(Records from a data source)
============================================================
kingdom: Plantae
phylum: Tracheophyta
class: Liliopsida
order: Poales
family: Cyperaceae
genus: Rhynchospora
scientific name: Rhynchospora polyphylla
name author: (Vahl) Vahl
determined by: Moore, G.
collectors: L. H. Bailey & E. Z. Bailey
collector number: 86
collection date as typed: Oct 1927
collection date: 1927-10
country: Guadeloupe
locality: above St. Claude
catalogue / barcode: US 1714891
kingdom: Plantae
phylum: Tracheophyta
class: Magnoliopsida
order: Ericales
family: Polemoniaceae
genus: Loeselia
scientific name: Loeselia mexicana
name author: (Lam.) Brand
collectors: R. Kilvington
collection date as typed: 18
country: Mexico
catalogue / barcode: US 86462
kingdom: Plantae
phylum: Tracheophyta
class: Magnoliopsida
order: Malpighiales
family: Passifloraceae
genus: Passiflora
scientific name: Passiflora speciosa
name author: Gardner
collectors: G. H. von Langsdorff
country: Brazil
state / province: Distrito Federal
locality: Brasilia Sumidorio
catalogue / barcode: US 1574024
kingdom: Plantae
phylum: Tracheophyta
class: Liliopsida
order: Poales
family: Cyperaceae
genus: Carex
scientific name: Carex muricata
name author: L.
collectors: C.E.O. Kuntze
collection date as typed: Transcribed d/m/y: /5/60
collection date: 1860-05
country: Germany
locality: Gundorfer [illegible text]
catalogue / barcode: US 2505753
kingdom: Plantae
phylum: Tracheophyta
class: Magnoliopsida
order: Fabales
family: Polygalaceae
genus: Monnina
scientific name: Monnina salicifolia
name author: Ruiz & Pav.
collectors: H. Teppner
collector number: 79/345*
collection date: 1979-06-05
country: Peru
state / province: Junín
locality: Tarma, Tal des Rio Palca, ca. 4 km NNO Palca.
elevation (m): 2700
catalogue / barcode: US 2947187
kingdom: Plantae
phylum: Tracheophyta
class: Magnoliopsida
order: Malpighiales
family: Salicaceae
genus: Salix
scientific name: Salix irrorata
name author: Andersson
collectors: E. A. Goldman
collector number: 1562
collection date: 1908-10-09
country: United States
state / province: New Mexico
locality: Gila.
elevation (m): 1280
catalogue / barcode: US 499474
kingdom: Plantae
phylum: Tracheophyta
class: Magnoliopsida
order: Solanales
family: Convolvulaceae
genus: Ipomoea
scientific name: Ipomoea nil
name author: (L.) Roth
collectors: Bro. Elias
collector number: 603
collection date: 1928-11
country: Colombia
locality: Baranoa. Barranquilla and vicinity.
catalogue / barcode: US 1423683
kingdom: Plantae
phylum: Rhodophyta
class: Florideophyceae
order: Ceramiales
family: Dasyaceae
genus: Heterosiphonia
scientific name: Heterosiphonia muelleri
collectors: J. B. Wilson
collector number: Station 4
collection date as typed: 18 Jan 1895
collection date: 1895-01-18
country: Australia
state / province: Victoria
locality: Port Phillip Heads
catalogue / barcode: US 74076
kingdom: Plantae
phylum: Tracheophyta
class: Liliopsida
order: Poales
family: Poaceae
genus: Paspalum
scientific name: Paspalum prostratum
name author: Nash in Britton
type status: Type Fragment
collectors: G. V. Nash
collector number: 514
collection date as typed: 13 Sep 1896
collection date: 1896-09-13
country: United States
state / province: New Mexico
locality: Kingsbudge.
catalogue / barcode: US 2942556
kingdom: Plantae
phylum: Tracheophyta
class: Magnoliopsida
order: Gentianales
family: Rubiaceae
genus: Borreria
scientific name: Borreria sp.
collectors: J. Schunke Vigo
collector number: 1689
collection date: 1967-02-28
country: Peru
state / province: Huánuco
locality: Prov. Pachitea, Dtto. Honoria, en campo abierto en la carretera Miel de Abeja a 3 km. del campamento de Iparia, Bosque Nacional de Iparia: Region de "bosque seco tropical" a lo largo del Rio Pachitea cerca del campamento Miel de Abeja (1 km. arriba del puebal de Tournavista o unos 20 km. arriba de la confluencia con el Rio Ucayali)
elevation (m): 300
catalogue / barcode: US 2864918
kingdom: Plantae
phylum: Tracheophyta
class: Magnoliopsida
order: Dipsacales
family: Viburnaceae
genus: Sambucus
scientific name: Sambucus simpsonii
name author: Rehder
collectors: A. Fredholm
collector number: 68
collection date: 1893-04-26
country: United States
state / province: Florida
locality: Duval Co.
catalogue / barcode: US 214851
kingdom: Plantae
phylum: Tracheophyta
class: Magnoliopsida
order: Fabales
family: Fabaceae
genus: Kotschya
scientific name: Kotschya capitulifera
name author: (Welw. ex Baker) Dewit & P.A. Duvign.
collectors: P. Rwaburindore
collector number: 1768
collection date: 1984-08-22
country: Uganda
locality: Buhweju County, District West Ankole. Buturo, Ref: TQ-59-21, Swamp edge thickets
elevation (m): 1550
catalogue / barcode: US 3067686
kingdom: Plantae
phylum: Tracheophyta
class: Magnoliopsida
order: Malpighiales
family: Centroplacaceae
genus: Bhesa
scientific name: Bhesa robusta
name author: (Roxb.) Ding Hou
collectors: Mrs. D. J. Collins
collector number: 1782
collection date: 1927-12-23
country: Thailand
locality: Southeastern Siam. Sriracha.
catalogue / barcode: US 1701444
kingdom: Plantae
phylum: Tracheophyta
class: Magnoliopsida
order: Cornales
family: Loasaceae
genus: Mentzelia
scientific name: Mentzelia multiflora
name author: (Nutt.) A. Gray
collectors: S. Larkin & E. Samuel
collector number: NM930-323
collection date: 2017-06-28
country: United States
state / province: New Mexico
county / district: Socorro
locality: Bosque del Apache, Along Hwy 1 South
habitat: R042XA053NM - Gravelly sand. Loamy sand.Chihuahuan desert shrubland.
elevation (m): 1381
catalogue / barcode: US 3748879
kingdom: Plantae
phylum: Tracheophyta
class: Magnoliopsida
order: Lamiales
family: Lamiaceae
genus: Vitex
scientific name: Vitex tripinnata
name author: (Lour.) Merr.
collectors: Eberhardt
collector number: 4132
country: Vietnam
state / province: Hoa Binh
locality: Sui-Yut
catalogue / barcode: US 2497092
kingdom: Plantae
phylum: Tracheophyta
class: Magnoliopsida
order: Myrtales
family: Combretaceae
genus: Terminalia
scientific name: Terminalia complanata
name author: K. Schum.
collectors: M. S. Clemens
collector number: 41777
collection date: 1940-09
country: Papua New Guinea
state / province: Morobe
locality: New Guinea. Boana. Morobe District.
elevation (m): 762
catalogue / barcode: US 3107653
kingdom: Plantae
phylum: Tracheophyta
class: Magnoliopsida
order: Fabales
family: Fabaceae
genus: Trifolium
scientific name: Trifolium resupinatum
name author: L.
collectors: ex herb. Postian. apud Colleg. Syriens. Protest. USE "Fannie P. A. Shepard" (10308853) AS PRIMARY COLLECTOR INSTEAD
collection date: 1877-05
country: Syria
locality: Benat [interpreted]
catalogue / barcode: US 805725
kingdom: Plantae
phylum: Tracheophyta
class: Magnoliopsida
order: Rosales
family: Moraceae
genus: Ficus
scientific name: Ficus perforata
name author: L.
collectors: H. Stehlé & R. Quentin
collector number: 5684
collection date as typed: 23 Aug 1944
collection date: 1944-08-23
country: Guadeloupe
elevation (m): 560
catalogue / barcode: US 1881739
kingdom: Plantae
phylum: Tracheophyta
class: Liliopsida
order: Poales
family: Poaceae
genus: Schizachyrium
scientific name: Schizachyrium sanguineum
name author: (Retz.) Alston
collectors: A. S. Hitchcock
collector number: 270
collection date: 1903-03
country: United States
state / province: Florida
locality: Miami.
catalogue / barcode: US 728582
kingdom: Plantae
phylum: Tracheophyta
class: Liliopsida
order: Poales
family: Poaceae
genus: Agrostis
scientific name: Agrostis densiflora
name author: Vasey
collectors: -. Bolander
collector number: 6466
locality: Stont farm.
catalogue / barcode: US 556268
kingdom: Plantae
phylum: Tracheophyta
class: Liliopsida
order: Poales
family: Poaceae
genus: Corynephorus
============================================================
**Work required:**
Update the lines starting at the one that contains "scientific name: Bhesa robusta" and ending at the one that contains "name author: K. Schum.", changing "locality" to "site" everywhere it appears and leaving everything else the same.

**Output of the task:**
scientific name: Bhesa robusta
name author: (Roxb.) Ding Hou
collectors: Mrs. D. J. Collins
collector number: 1782
collection date: 1927-12-23
country: Thailand
site: Southeastern Siam. Sriracha.
catalogue / barcode: US 1701444
kingdom: Plantae
phylum: Tracheophyta
class: Magnoliopsida
order: Cornales
family: Loasaceae
genus: Mentzelia
scientific name: Mentzelia multiflora
name author: (Nutt.) A. Gray
collectors: S. Larkin & E. Samuel
collector number: NM930-323
collection date: 2017-06-28
country: United States
state / province: New Mexico
county / district: Socorro
site: Bosque del Apache, Along Hwy 1 South
habitat: R042XA053NM - Gravelly sand. Loamy sand.Chihuahuan desert shrubland.
elevation (m): 1381
catalogue / barcode: US 3748879
kingdom: Plantae
phylum: Tracheophyta
class: Magnoliopsida
order: Lamiales
family: Lamiaceae
genus: Vitex
scientific name: Vitex tripinnata
name author: (Lour.) Merr.
collectors: Eberhardt
collector number: 4132
country: Vietnam
state / province: Hoa Binh
site: Sui-Yut
catalogue / barcode: US 2497092
kingdom: Plantae
phylum: Tracheophyta
class: Magnoliopsida
order: Myrtales
family: Combretaceae
genus: Terminalia
scientific name: Terminalia complanata
name author: K. Schum.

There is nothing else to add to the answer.